## AIM
Filter the records below, copying every line that contains the string "pixels". Matching is case-sensitive.

Lines of data:
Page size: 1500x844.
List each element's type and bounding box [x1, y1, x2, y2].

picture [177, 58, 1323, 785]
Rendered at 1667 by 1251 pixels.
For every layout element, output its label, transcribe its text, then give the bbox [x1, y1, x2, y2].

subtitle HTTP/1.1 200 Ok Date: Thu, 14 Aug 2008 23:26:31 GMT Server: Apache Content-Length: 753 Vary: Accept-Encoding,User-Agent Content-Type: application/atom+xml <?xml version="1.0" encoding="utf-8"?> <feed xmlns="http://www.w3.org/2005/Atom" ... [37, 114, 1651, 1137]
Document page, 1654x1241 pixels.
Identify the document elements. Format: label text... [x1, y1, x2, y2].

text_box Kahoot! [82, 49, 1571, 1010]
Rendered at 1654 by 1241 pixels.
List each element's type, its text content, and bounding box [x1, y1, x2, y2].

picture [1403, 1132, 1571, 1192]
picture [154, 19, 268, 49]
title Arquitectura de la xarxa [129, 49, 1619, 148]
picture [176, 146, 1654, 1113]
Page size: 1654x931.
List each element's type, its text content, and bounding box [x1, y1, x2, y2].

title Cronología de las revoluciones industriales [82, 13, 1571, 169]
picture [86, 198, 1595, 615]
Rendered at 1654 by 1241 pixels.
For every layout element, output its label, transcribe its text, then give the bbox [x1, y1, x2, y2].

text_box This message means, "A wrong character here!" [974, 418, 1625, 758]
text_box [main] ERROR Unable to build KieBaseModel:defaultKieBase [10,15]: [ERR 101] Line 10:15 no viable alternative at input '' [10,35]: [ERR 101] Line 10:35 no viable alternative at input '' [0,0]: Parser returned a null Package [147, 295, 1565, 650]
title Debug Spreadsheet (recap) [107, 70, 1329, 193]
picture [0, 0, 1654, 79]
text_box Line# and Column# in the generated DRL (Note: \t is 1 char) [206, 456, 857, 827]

## TASK ANSWER
Rendered at 1667 by 1251 pixels.
Document page, 1654x1241 pixels.
Rendered at 1654 by 1241 pixels.
Rendered at 1654 by 1241 pixels.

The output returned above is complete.